The ASW officer had the active sonar change bearing and the results were immediate.

“Contact bearing three-four-five, range fifteen hundred yards!” A bright pip glowed on the sonar scope.

“All ahead flank!” Morris yelled. Somehow the submarine had evaded the towed sonar, then popped up atop the layer and run up his periscope That could only mean one thing. “Right full rudder.”

“Hydrophone effects-torpedoes inbound, bearing three-five-one!”

Instantly the weapons officer ordered the launch of an antisubmarine torpedo down the same bearing in the hope that it would disturb the attacking submarine. If the Russian’s torpedoes were wire-guided, he’d have to cut the wires free to maneuver the sub clear of the American return shot.

Morris raced up the ladder to the bridge. Somehow the submarine had broken contact and maneuvered into firing position. The frigate changed course and speed in an attempt to ruin the submarine’s fire-control solution.

“I see one!” the XO said, pointing over the bow. The Soviet torpedo left a visible white trail on the surface. Morris noted it, something he had not expected.
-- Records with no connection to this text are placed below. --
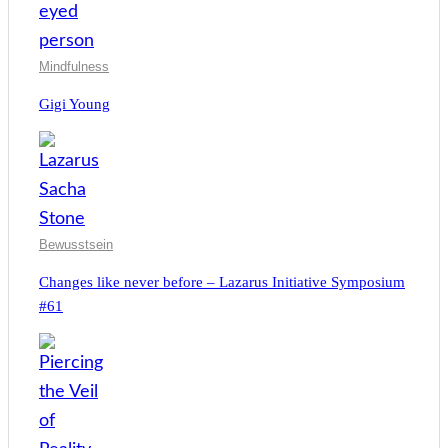
Mindfulness
Gigi Young
Bewusstsein
Changes like never before – Lazarus Initiative Symposium
#61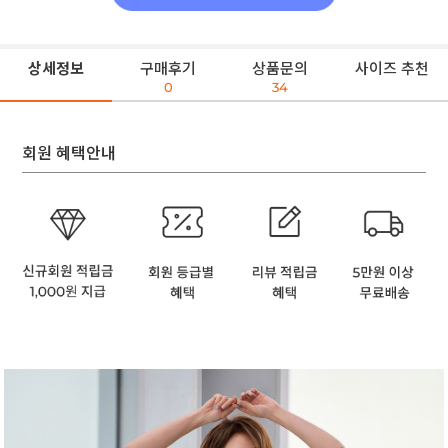
상세정보
구매후기
상품문의
사이즈 추천
0
34
회원 혜택안내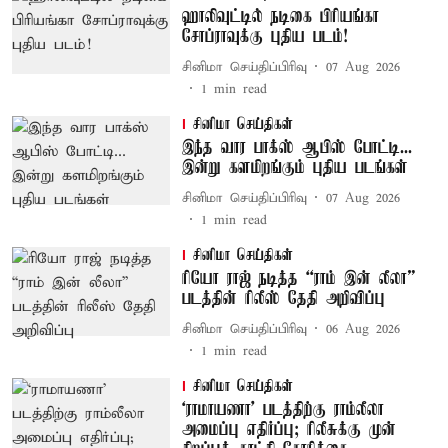
ஹாலிவுட்டில் நடிகை பிரியங்கா
சோப்ராவுக்கு புதிய படம்!
சினிமா செய்திப்பிரிவு
07 Aug 2026
1
min read
சினிமா செய்திகள்
இந்த வார பாக்ஸ் ஆபிஸ் போட்டி...
இன்று களமிறங்கும் புதிய படங்கள்
சினிமா செய்திப்பிரிவு
07 Aug 2026
1
min read
சினிமா செய்திகள்
ரியோ ராஜ் நடித்த “ராம் இன் லீலா”
படத்தின் ரிலீஸ் தேதி அறிவிப்பு
சினிமா செய்திப்பிரிவு
06 Aug 2026
1
min read
சினிமா செய்திகள்
‘ராமாயணா’ படத்திற்கு ராம்லீலா
அமைப்பு எதிர்ப்பு; ரிலீசுக்கு முன்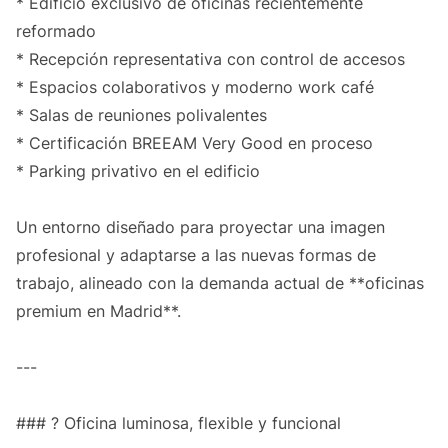
* Edificio exclusivo de oficinas recientemente
reformado
* Recepción representativa con control de accesos
* Espacios colaborativos y moderno work café
* Salas de reuniones polivalentes
* Certificación BREEAM Very Good en proceso
* Parking privativo en el edificio
Un entorno diseñado para proyectar una imagen
profesional y adaptarse a las nuevas formas de
trabajo, alineado con la demanda actual de **oficinas
premium en Madrid**.
---
### ? Oficina luminosa, flexible y funcional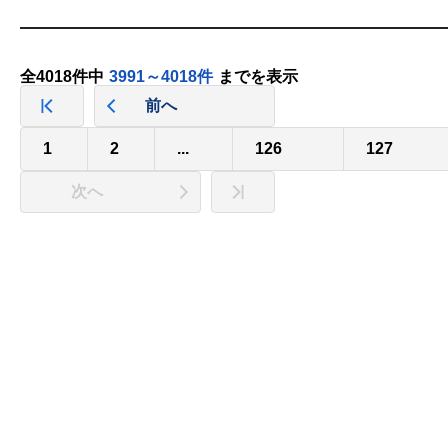
全4018件中
3991～4018件
までを表示
前へ
1
2
...
126
127
次へ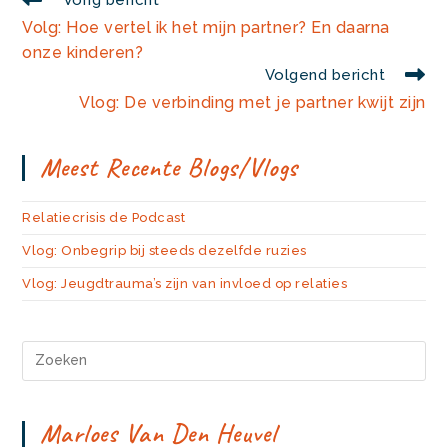
meer
Volg: Hoe vertel ik het mijn partner? En daarna
artikelen
onze kinderen?
Volgend bericht
Vlog: De verbinding met je partner kwijt zijn
Meest Recente Blogs/vlogs
Relatiecrisis de Podcast
Vlog: Onbegrip bij steeds dezelfde ruzies
Vlog: Jeugdtrauma’s zijn van invloed op relaties
Marloes Van Den Heuvel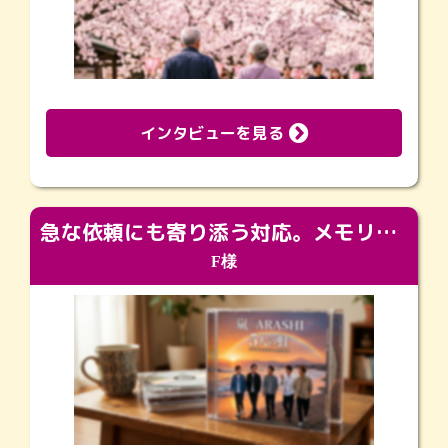
インタビューを見る
急な依頼にも寄り添う対応。メモリアルコーナーで振り返る大切な日々
F様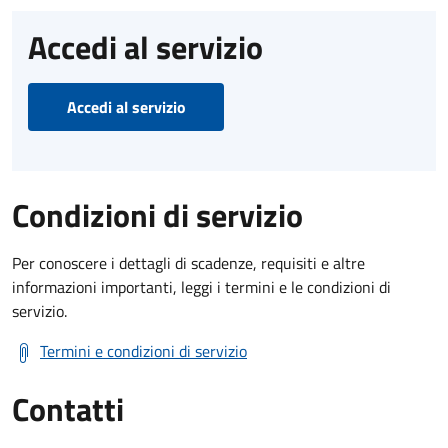
Accedi al servizio
Accedi al servizio
Condizioni di servizio
Per conoscere i dettagli di scadenze, requisiti e altre
informazioni importanti, leggi i termini e le condizioni di
servizio.
Termini e condizioni di servizio
Contatti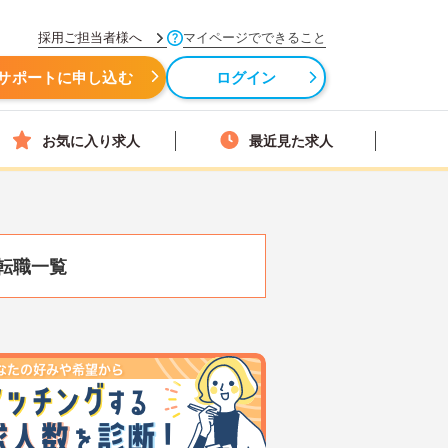
採用ご担当者様へ
マイページでできること
サポートに申し込む
ログイン
お気に入り求人
最近見た求人
転職一覧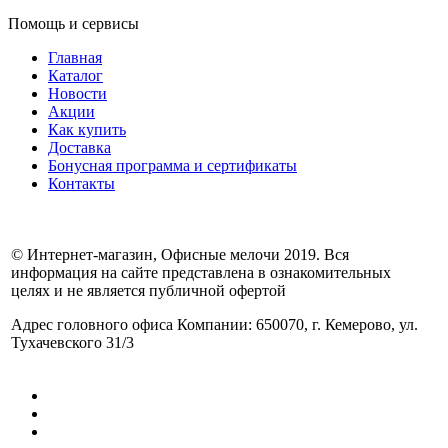
Помощь и сервисы
Главная
Каталог
Новости
Акции
Как купить
Доставка
Бонусная программа и сертификаты
Контакты
© Интернет-магазин, Офисные мелочи 2019. Вся
информация на сайте представлена в ознакомительных
целях и не является публичной офертой
Адрес головного офиса Компании: 650070, г. Кемерово, ул.
Тухачевского 31/3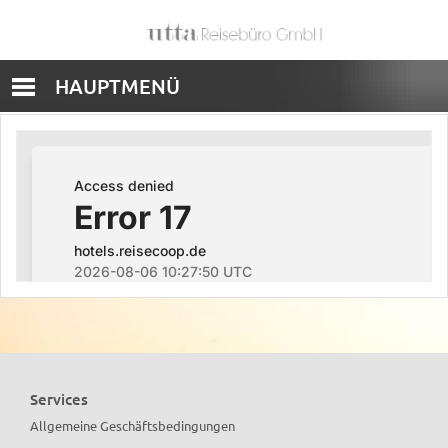
HAUPTMENÜ
Services
Allgemeine Geschäftsbedingungen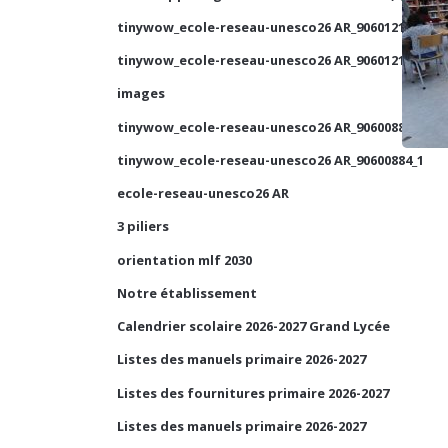
tinywow_ecole-reseau-unesco26 AR_90601210_1
tinywow_ecole-reseau-unesco26 AR_90601210_2
images
tinywow_ecole-reseau-unesco26 AR_90600884_2
tinywow_ecole-reseau-unesco26 AR_90600884_1
ecole-reseau-unesco26 AR
3 piliers
orientation mlf 2030
Notre établissement
Calendrier scolaire 2026-2027 Grand Lycée
Listes des manuels primaire 2026-2027
Listes des fournitures primaire 2026-2027
Listes des manuels primaire 2026-2027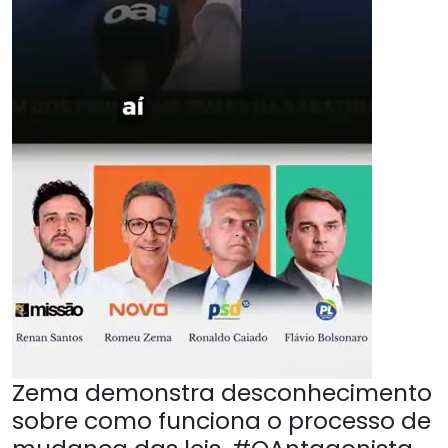
Zema demonstra desconhecimento
sobre como funciona o processo de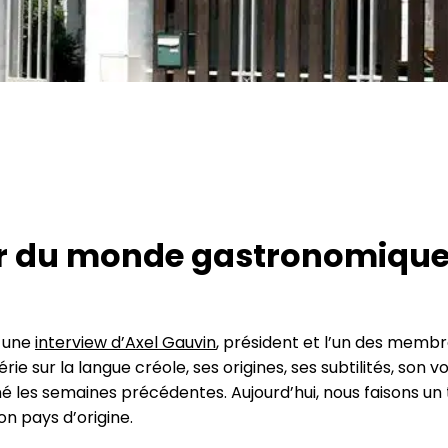
our du monde gastronomiqu
c une
interview d’Axel Gauvin
, président et l’un des memb
rie sur la langue créole, ses origines, ses subtilités, son v
 les semaines précédentes. Aujourd’hui, nous faisons un t
n pays d’origine.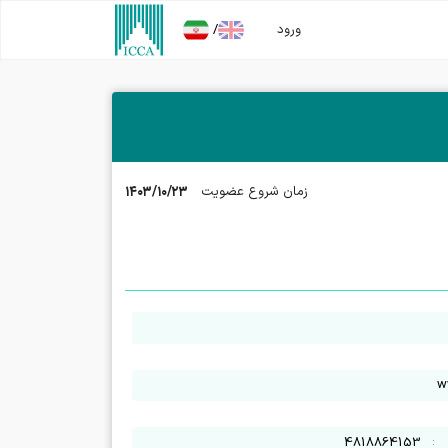
/
ورود
۱۴۰۳/۱۰/۲۳
زمان شروع عضویت
w
:
4818864153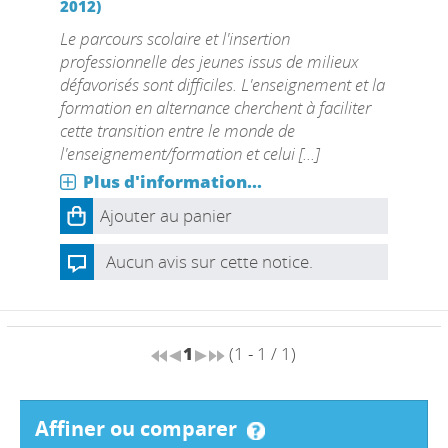
2012)
Le parcours scolaire et l'insertion
professionnelle des jeunes issus de milieux
défavorisés sont difficiles. L'enseignement et la
formation en alternance cherchent à faciliter
cette transition entre le monde de
l'enseignement/formation et celui [...]
Plus d'information...
Ajouter au panier
Aucun avis sur cette notice.
1
(1 - 1 / 1)
affiner ou comparer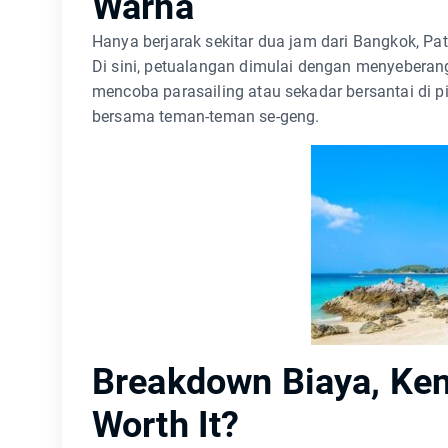
Warna
Hanya berjarak sekitar dua jam dari Bangkok, P
Di sini, petualangan dimulai dengan menyebera
mencoba parasailing atau sekadar bersantai di 
bersama teman-teman se-geng.
Breakdown Biaya, Ken
Worth It?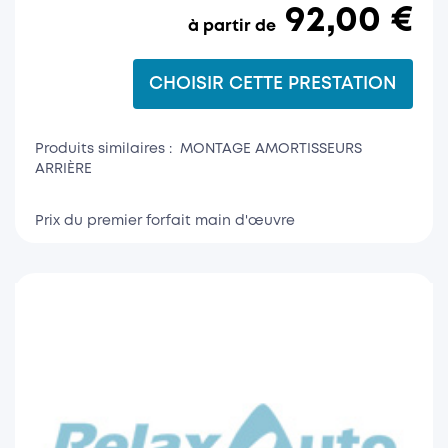
92,00 €
CHOISIR CETTE PRESTATION
Produits similaires : MONTAGE AMORTISSEURS
ARRIÈRE
Prix du premier forfait main d'œuvre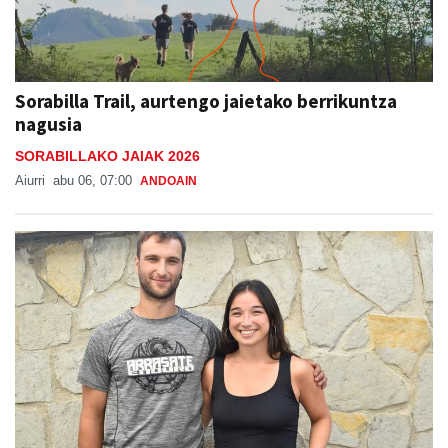
Sorabilla Trail, aurtengo jaietako berrikuntza
nagusia
SORABILLAKO JAIAK 2026
Aiurri
abu 06, 07:00
ANDOAIN
"Auzotarrek oso ondo erantzuten dute, beti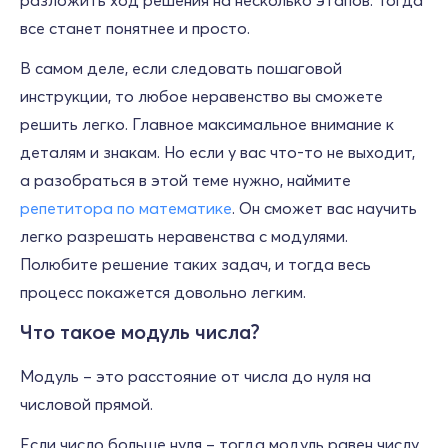
разложить ход решения на несколько этапов. Тогда
все станет понятнее и просто.
В самом деле, если следовать пошаговой
инструкции, то любое неравенство вы сможете
решить легко. Главное максимальное внимание к
деталям и знакам. Но если у вас что-то не выходит,
а разобраться в этой теме нужно, наймите
репетитора по математике
. Он сможет вас научить
легко разрешать неравенства с модулями.
Полюбите решение таких задач, и тогда весь
процесс покажется довольно легким.
Что такое модуль числа?
Модуль – это расстояние от числа до нуля на
числовой прямой.
Если число больше нуля – тогда модуль равен числу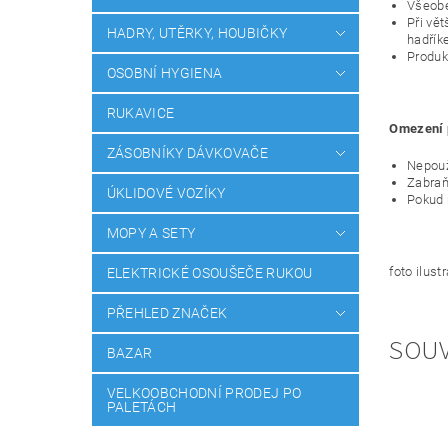
Všeobe
Při vě
HADRY, UTĚRKY, HOUBIČKY
hadří
Produk
OSOBNÍ HYGIENA
RUKAVICE
Omezení p
ZÁSOBNÍKY DÁVKOVAČE
Nepouž
Zabraň
ÚKLIDOVÉ VOZÍKY
Pokud 
MOPY A SETY
foto ilust
ELEKTRICKÉ OSOUŠEČE RUKOU
PŘEHLED ZNAČEK
SOUV
BAZAR
VELKOOBCHODNÍ PRODEJ PO
PALETÁCH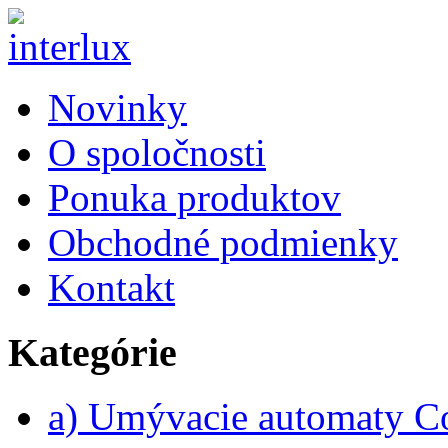
Novinky
O spoločnosti
Ponuka produktov
Obchodné podmienky
Kontakt
Kategórie
a) Umývacie automaty 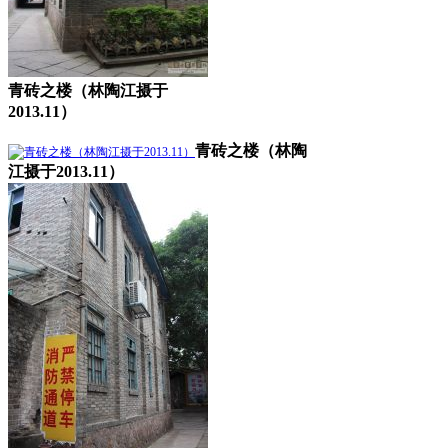
青砖之楼（林陶江摄于
2013.11）
青砖之楼（林陶
江摄于2013.11）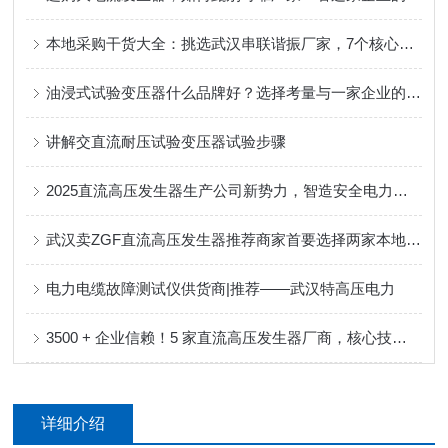
本地采购干货大全：挑选武汉串联谐振厂家，7个核心要点一定要记牢！
油浸式试验变压器什么品牌好？选择考量与一家企业的产品实践
讲解交直流耐压试验变压器试验步骤
2025直流高压发生器生产公司新势力，智造安全电力检测装备
武汉卖ZGF直流高压发生器推荐商家首要选择两家本地口碑厂商
电力电缆故障测试仪供货商|推荐——武汉特高压电力
3500 + 企业信赖！5 家直流高压发生器厂商，核心技术领pao同行
详细介绍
The frigate turned rapidly.

“Bridge, I show two torpedoes, bearing constant three-five-zero and decreasing range,” the tactical action officer said rapidly. “Both are pinging at us. The Nixie is operating.”

Morris lifted a phone. “Report the situation to the escort commander.”

“Done, skipper. Two more helos are heading this way.”

Pharris was now doing twenty knots and accelerating, turning her stem to the torpedoes. Her helicopter was now aft of the beam, frantically making runs with its magnetic anomaly detector, trying to locate the Soviet sub.

The torpedo’s wake crossed past the frigate’s bow as Morris’s ship kept her helm over. There was an explosion aft. White water leaped a hundred feet into the air as the first Russian “fish” collided with the nixie torpedo decoy. But they had only one nixie deployed. There was another torpedo out there.